Dubeux explicou que um grupo de ex-presidentes e dirigentes históricos conversou com Yuri Romão para demonstrar que a continuidade do presidente seria prejudicial ao clube, sobretudo em função do que avaliou como má condução do futebol.
“A gestão, infelizmente, foi muito ruim. A partir do momento que você tem um investimento muito alto, e o futebol não dá retorno, e um investimento em jogadores que mesmo que performassem, era difícil de serem chamados de ativos, tudo complicou. Por conta disso, um grupo de ex-presidentes conversou com Yuri Romão para convence-lo que seria melhor não só para ele, mas para o clube, que ele oficializasse sua saída”, iniciou.
“Claro que houve uma pressão externa, mas ele era o dono da caneta. Na primeira reunião, ele concordou em sair no dia 31 de dezembro, e então chegamos em um nome de união que é Branquinho, que não concordou com a condição das eleições indiretas. Voltamos a conversar com Yuri Romão, e ele acabou reconhecendo a renuncia e saindo”, completou.

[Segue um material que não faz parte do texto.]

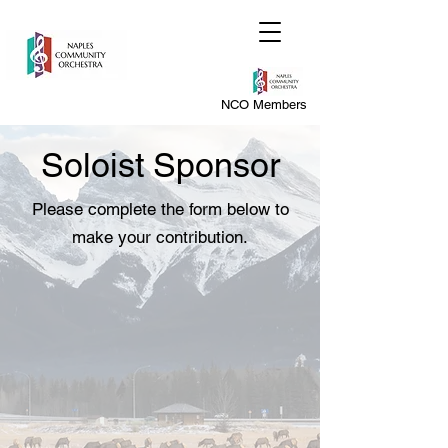
NCO Members
Soloist Sponsor
Please complete the form below to
make your contribution.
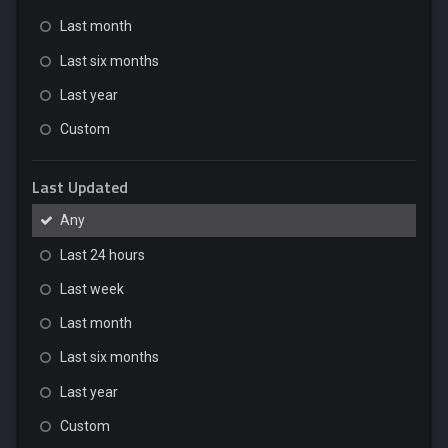
Last month
Last six months
Last year
Custom
Last Updated
Any
Last 24 hours
Last week
Last month
Last six months
Last year
Custom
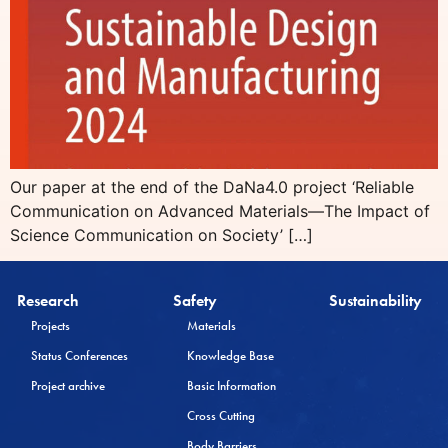
Our paper at the end of the DaNa4.0 project ‘Reliable
Communication on Advanced Materials—The Impact of
Science Communication on Society’ […]
Research
Safety
Sustainability
Projects
Materials
Status Conferences
Knowledge Base
Project archive
Basic Information
Cross Cutting
Body Barriers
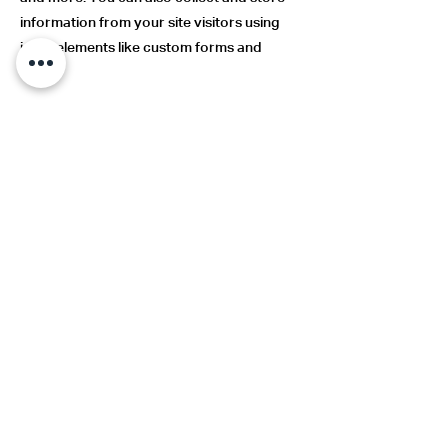
information from your site visitors using
input elements like custom forms and
fields.
Be sure to click Sync after making changes
in a collection, so visitors can see your
newest content on your live site. Preview
your site to check that all your elements
are displaying content from the right
collection fields.
Previous
Next
Aqueducto 4851, 16th floor,
Guadalajara, Jalisco, Mx.
andres@aearquitectos.mx
33 3641 1554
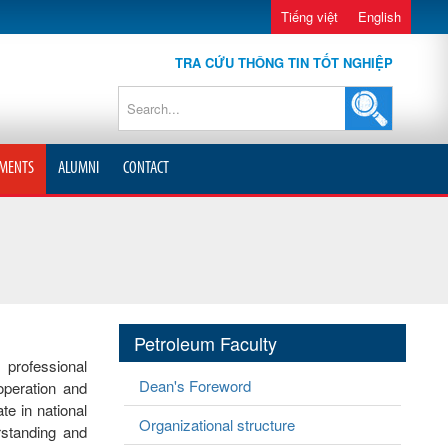
Tiếng việt
English
TRA CỨU THÔNG TIN TỐT NGHIỆP
MENTS
ALUMNI
CONTACT
Petroleum Faculty
 professional
Dean's Foreword
operation and
e in national
Organizational structure
rstanding and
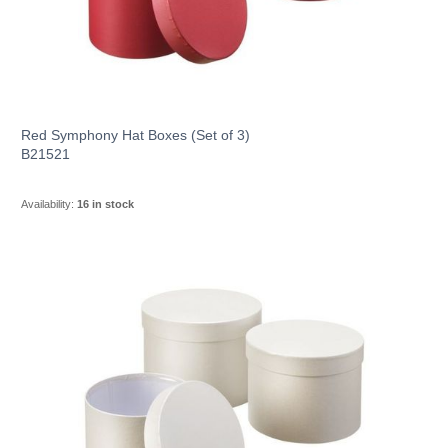
Red Symphony Hat Boxes (Set of 3)
B21521
Availability:
16 in stock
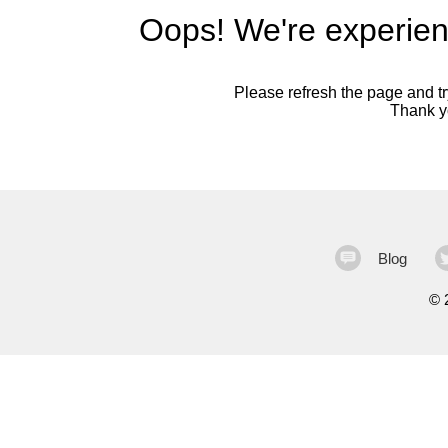
Oops! We're experien
Please refresh the page and try
Thank yo
Blog
©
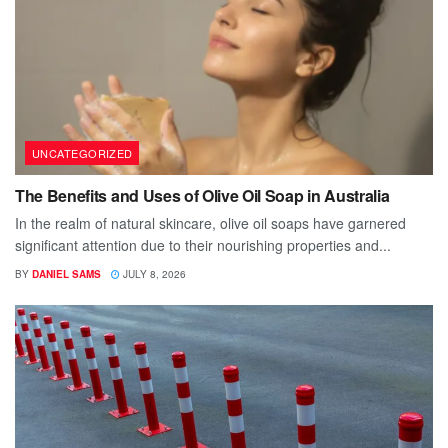
UNCATEGORIZED
The Benefits and Uses of Olive Oil Soap in Australia
In the realm of natural skincare, olive oil soaps have garnered
significant attention due to their nourishing properties and...
BY
DANIEL SAMS
JULY 8, 2026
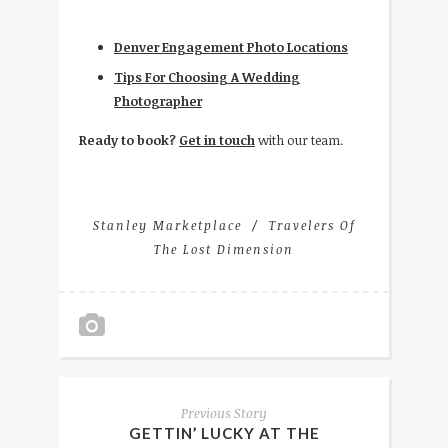
Denver Engagement Photo Locations
Tips For Choosing A Wedding
Photographer
Ready to book?
Get in touch
with our team.
Stanley Marketplace
Travelers Of
The Lost Dimension
Previous Story
GETTIN’ LUCKY AT THE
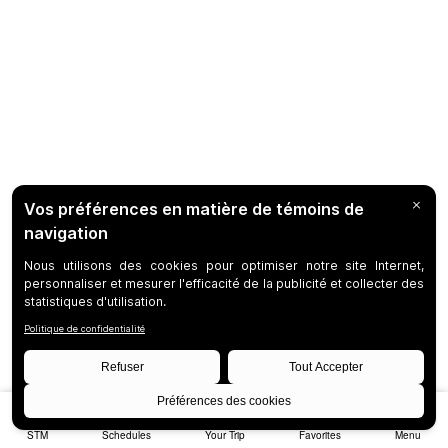
STM
Schedules
Your Trip
Favorites
Menu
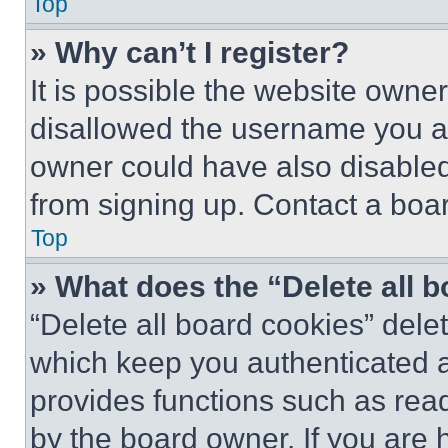
Top
» Why can’t I register?
It is possible the website own
disallowed the username you ar
owner could have also disabled 
from signing up. Contact a boar
Top
» What does the “Delete all 
“Delete all board cookies” del
which keep you authenticated an
provides functions such as rea
by the board owner. If you are 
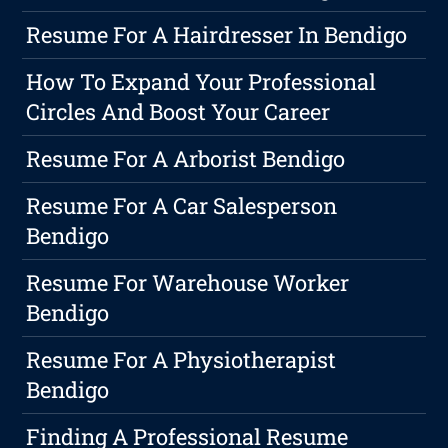
Resume For A Hairdresser In Bendigo
How To Expand Your Professional
Circles And Boost Your Career
Resume For A Arborist Bendigo
Resume For A Car Salesperson
Bendigo
Resume For Warehouse Worker
Bendigo
Resume For A Physiotherapist
Bendigo
Finding A Professional Resume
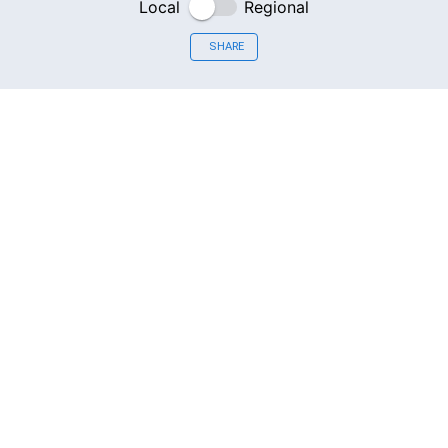
Local
Regional
SHARE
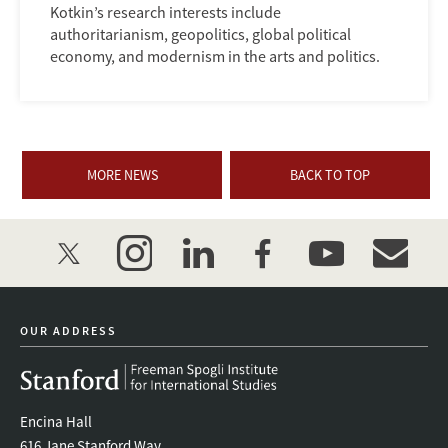
Kotkin’s research interests include
authoritarianism, geopolitics, global political
economy, and modernism in the arts and politics.
MORE NEWS
BACK TO TOP
twitter
instagram
linkedin
facebook
youtube
event_mai
OUR ADDRESS
Encina Hall
616 Jane Stanford Way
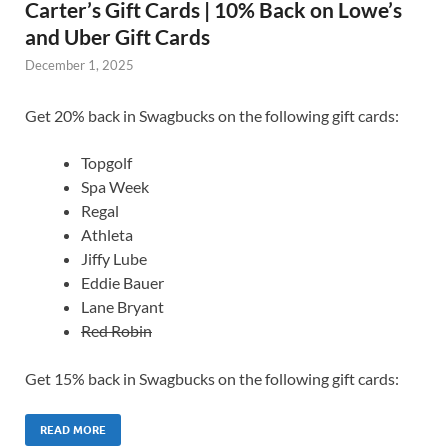
Carter’s Gift Cards | 10% Back on Lowe’s
and Uber Gift Cards
December 1, 2025
Get 20% back in Swagbucks on the following gift cards:
Topgolf
Spa Week
Regal
Athleta
Jiffy Lube
Eddie Bauer
Lane Bryant
Red Robin
Get 15% back in Swagbucks on the following gift cards:
READ MORE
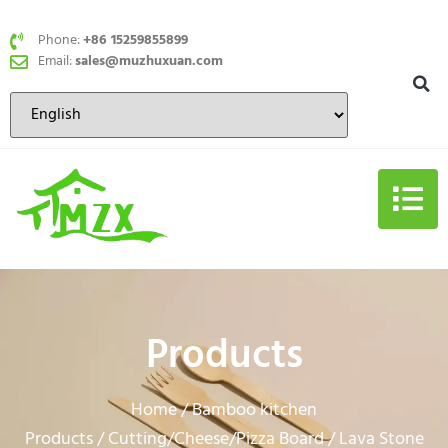
Phone:
+86 15259855899
Email:
sales@muzhuxuan.com
Products
Home
Bamboo kitchen
/
Products
Cutting/Cheese/Pizza Board
/
/ Lava Stone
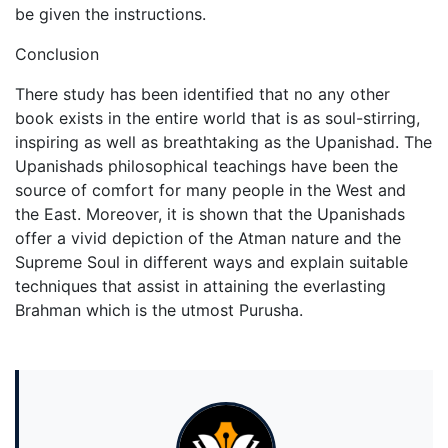
be given the instructions.
Conclusion
There study has been identified that no any other
book exists in the entire world that is as soul-stirring,
inspiring as well as breathtaking as the Upanishad. The
Upanishads philosophical teachings have been the
source of comfort for many people in the West and
the East. Moreover, it is shown that the Upanishads
offer a vivid depiction of the Atman nature and the
Supreme Soul in different ways and explain suitable
techniques that assist in attaining the everlasting
Brahman which is the utmost Purusha.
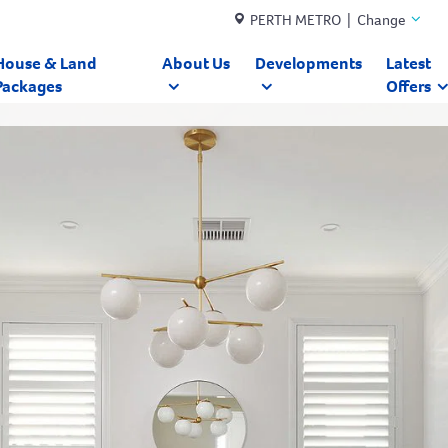
PERTH METRO | Change
House & Land
About Us
Developments
Latest
Packages
Offers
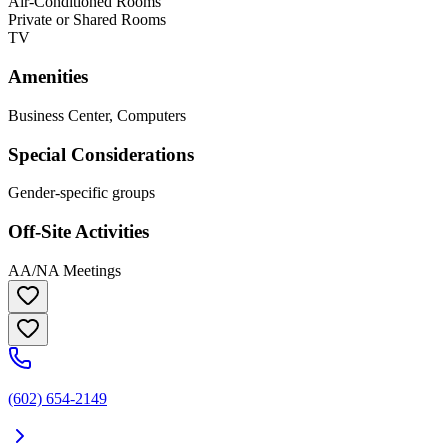
Air-Conditioned Rooms
Private or Shared Rooms
TV
Amenities
Business Center, Computers
Special Considerations
Gender-specific groups
Off-Site Activities
AA/NA Meetings
(602) 654-2149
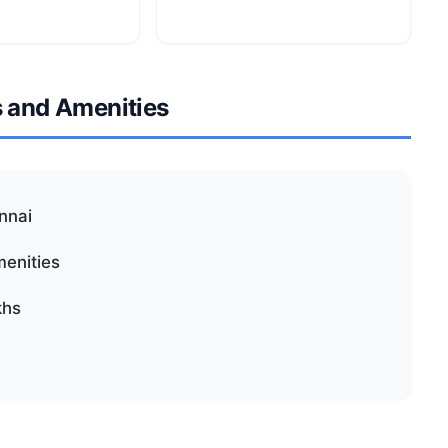
s and Amenities
ennai
menities
khs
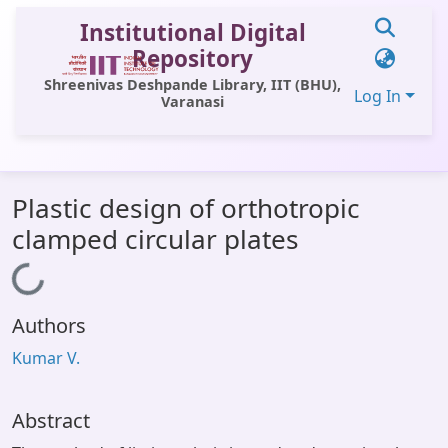
Institutional Digital
Repository
Shreenivas Deshpande Library, IIT (BHU),
Log In
Varanasi
Communities & Collections
Plastic design of orthotropic
All of DSpace
clamped circular plates
Statistics
Loading...
Library Website
Authors
OPAC
Kumar V.
Window (ERMS)
Contact Us
Abstract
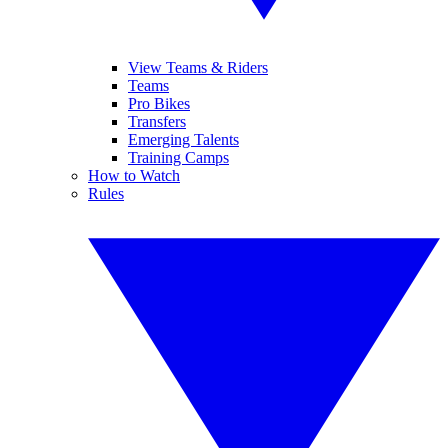
View Teams & Riders
Teams
Pro Bikes
Transfers
Emerging Talents
Training Camps
How to Watch
Rules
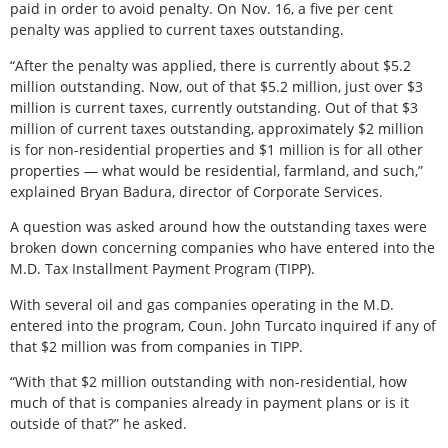
paid in order to avoid penalty. On Nov. 16, a five per cent
penalty was applied to current taxes outstanding.
“After the penalty was applied, there is currently about $5.2
million outstanding. Now, out of that $5.2 million, just over $3
million is current taxes, currently outstanding. Out of that $3
million of current taxes outstanding, approximately $2 million
is for non-residential properties and $1 million is for all other
properties — what would be residential, farmland, and such,”
explained Bryan Badura, director of Corporate Services.
A question was asked around how the outstanding taxes were
broken down concerning companies who have entered into the
M.D. Tax Installment Payment Program (TIPP).
With several oil and gas companies operating in the M.D.
entered into the program, Coun. John Turcato inquired if any of
that $2 million was from companies in TIPP.
“With that $2 million outstanding with non-residential, how
much of that is companies already in payment plans or is it
outside of that?” he asked.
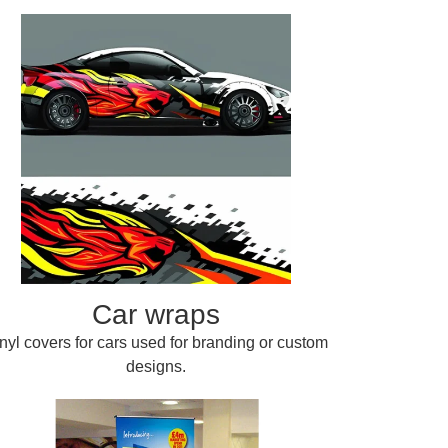
Car wraps
nyl covers for cars used for branding or custom
designs.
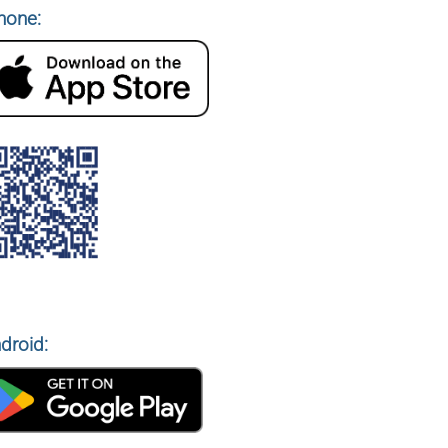
hone:
droid:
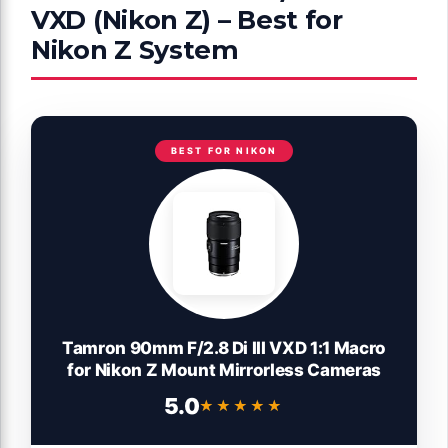
VXD (Nikon Z) – Best for
Nikon Z System
BEST FOR NIKON
Tamron 90mm F/2.8 Di III VXD 1:1 Macro
for Nikon Z Mount Mirrorless Cameras
5.0
★★★★★
★★★★★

“Branquinho é oposição no Sport”
Ao comentar o perfil do candidato Severino Otávio, o Branquinho, Gustavo Dubeux reforçou que não representa continuidade da gestão anterior, pelo contrário: é um nome crítico e independente.
“Branquinho é um candidato de oposição. Ele nunca esteve dentro do clube, questionou tudo que foi feito, opinou para mudar algumas coisas que estavam sendo feitas. É um candidato dos rubro-negros. Um cara sem arestas, bem-sucedido por onde passou”, enfatizou.
O ex-presidente Rubro-negro também afirmou que não há, em sua visão, nenhuma chapa ligada à situação, classificando o cenário atual como uma disputa exclusivamente oposicionista.
“Eu sou oposição, quero mudar as coisas. Se eu não fosse oposição, não iria pedir para Yuri sair. Hoje não vejo nenhuma chapa da situação, são três chapas de oposição. Espero que ao final da semana tenhamos apenas uma chapa nas inscrições”, afirmou.
O ex-presidente do Sport deixou claro que não pretende assumir função na futura gestão, caso Branquinho seja eleito, mas garantiu que continuará ajudando o clube nos bastidores: “Já disse a Branquinho que não quero nenhum cargo, mas me coloquei à disposição para ajudá-lo sempre que necessário”, enfatizou.